Paediatric ophthalmology is a speciality in ophthalmology concerned with eye diseases, visual development and vision care in children. Various eye diseases affect children in a way that is quite distinct from adult eye diseases, and fortunately most are treatable if detected early.
It is a fact that more than 80% of information a child receives, is obtained visually. Hence, early detection and treatment are both of utmost importance in promoting normal visual development and in preventing significant visual loss.
I will address a few common eye conditions encountered throughout my many years of clinical practice that I would like to share and highlight.
‘Lazy eye’ or amblyopia is reduced vision in an eye that has not received adequate use or visual stimulation during early childhood. Commonly, it results from either a ‘squint’ or a difference in image quality between two eyes due to refractive error as mentioned before. In both cases, one eye becomes dominant, suppressing the image of the other eye. If this condition persists, the weaker eye may eventually become impractical.
Before treating amblyopia, we have to treat the underlying cause first. Spectacles are frequently prescribed to improve focusing of the eyes, and eye muscle surgery is performed to straighten the eyes. Subsequently, amblyopia treatment is carried out by patching or occluding one eye for a period ranging from weeks to years. The idea is to force the ‘lazy eye’ to work, thereby strengthening its vision. Alternatively, topical eye drops may be used to blur the vision of the fellow ‘good eye’ and eminently force the ‘lazy’ one to work, but this is a less successful approach. An amblyopic eye may never develop good vision and may even become functionally blind if not treated early.
Another common condition encountered is misalignment of the eyes or better known as ‘squint’ (strabismus, Figure 1), whereby, the eye appears crossed, or drifts in respect to the other eye. The crossing may be occasional or constant. Signals from the crossed eye are “turned off” by the brain to avoid double vision and will, later on, lead to ‘lazy eye’ (amblyopia) and or loss of three-dimensional or stereo vision. The treatment depends on the severity and type of squint and encompasses glasses, patching of the eye and even corrective eye/strabismus surgery. It is a misnomer to think that a child can grow out of strabismus on its own and early treatment is imperative.
Abnormal refractive states of the eye such as myopia – short-sightedness, and hyperopia – longsightedness, poses a common problem of late and can occur in children from a very young age. Refractive errors cause incorrect focusing of light onto the retina, leading to blurry images. As a result, the child may complain of frequent headaches, eye strain and difficulty with near or distant vision. Late detection and correction of refractive errors can ultimately lead to lazy eye. Altogether this can be avoided simply by prescribing corrective spectacles.
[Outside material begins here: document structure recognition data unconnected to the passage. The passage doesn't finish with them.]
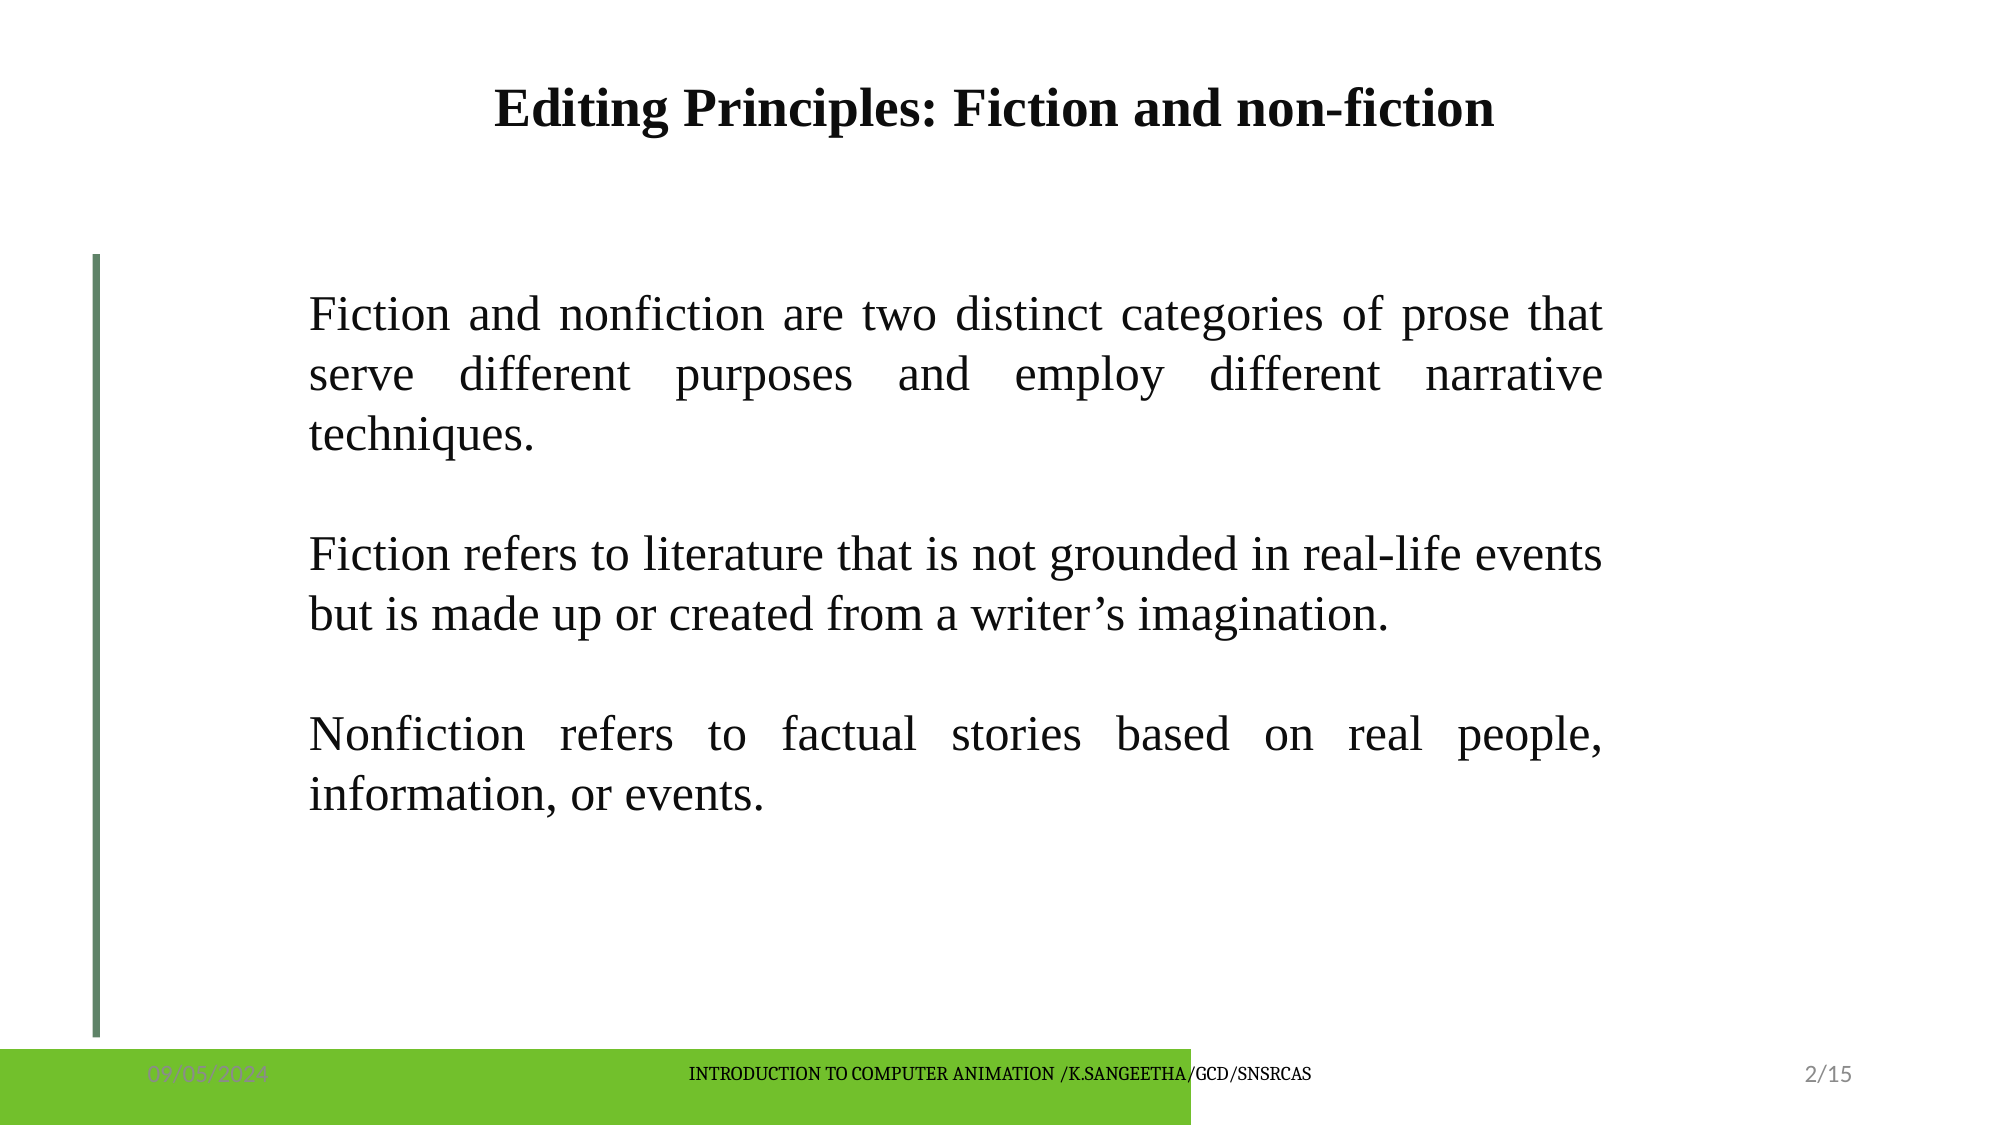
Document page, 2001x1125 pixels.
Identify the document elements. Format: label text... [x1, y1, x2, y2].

slide_number 2/15 [1412, 1042, 1863, 1103]
text_box Fiction and nonfiction are two distinct categories of prose that serve different purposes and employ different narrative techniques. Fiction refers to literature that is not grounded in real-life events but is made up or created from a writer’s imagination. Nonfiction refers to factual stories based on real people, information, or events. [294, 273, 1620, 828]
footer INTRODUCTION TO COMPUTER ANIMATION /K.SANGEETHA/GCD/SNSRCAS [662, 1042, 1338, 1103]
text_box [92, 254, 100, 1038]
text_box [0, 1049, 1192, 1125]
text_box Editing Principles: Fiction and non-fiction [479, 63, 1582, 145]
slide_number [137, 1042, 588, 1103]
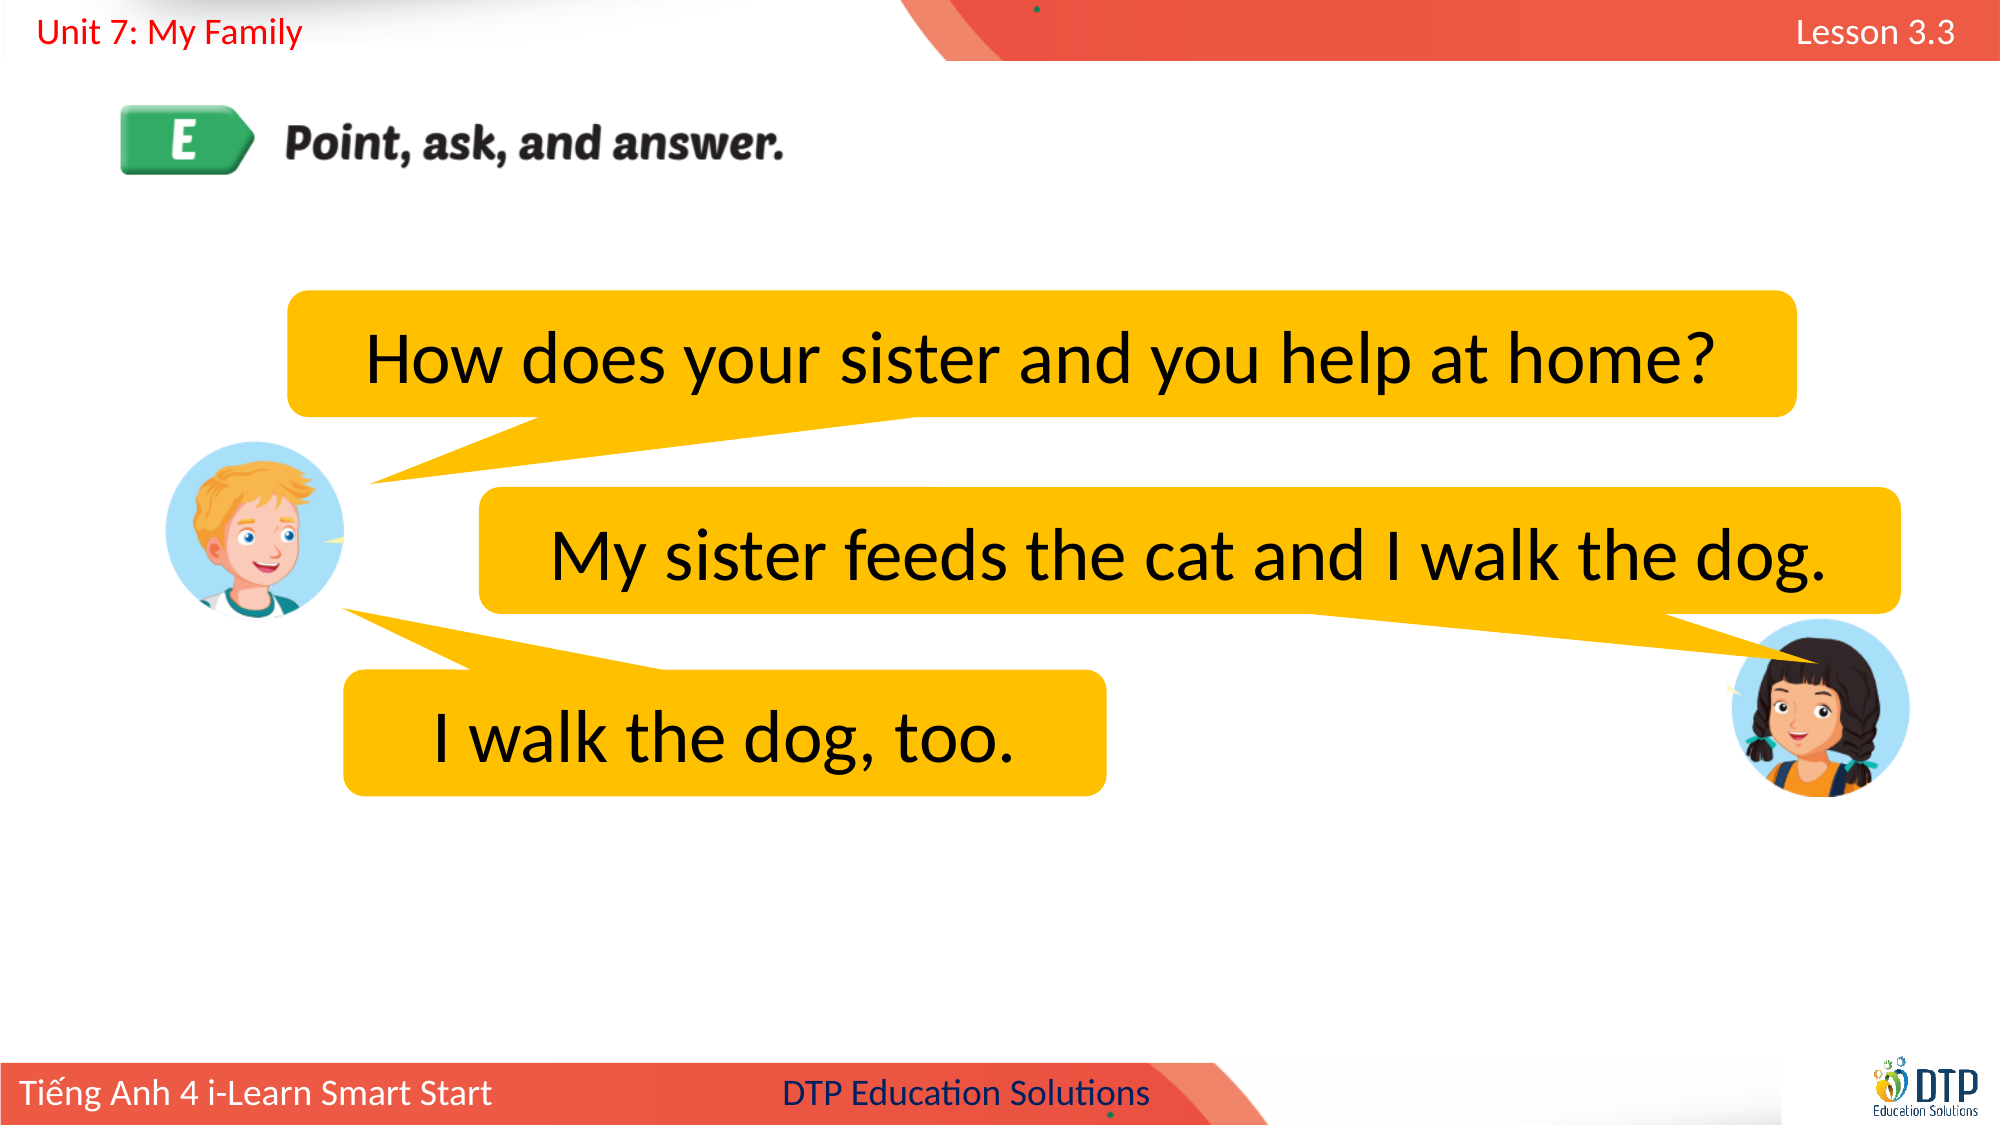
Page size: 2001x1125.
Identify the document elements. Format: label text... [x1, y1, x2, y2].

The child may have a white “cat eye” (leukocoria) which is more noticeable in photographs (Figure 2). Amongst the commonest cause of this in children is cataract. A cataract is an opacity of the lens in the eye. It can develop during pregnancy or in early childhood, and it can affect one or both eyes. Other signs to look for in a child with cataracts include abnormal rapid eye movements, eye misalignment, or merely a child who is unable to see, particularly if both eyes are affected. The key difference in managing a child with cataract in comparison to adults is that it is crucial that the child is referred early so that surgical treatment can be carried out without delay to avoid permanent visual loss due to ‘lazy eye’. It is evidenced that the earlier the surgery is performed, the better the visual outcome.
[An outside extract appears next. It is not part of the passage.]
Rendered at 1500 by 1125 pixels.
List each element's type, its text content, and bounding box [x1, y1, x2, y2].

Leukocoria is also an ominous sign of another more serious ocular pathology which is a retinoblastoma. It is imperative to examine all children with leukocoria because of the potential life-threatening nature of retinoblastoma which is the most common eye cancer in children.
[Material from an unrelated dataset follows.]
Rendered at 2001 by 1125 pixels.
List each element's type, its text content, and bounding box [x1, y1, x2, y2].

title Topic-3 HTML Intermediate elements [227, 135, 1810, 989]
Most of the time, vision problems in children are not evident, and the best way to detect them early is to schedule routine comprehensive vision screenings with an ophthalmologist. Nevertheless, parents, as well as teachers, should be aware of signs that a child’s vision is affected such as sitting too close to the television, squinting of the eye or tilting of the head, frequent eye rubbing, excessive tearing or glaring and receiving lower grades than usual. It is advisable that all children should have their eyes screened at six months of age, followed by a second eye exam at age three and once more before starting school. On the contrary, children with risk factors such as the history of premature birth or low birth weight should have their eyes examined earlier than six months of age followed by more frequent eye exams throughout childhood.
Lastly, I would like to emphasise and reassure that most of the eye diseases in children can be preventable or treatable if detected early.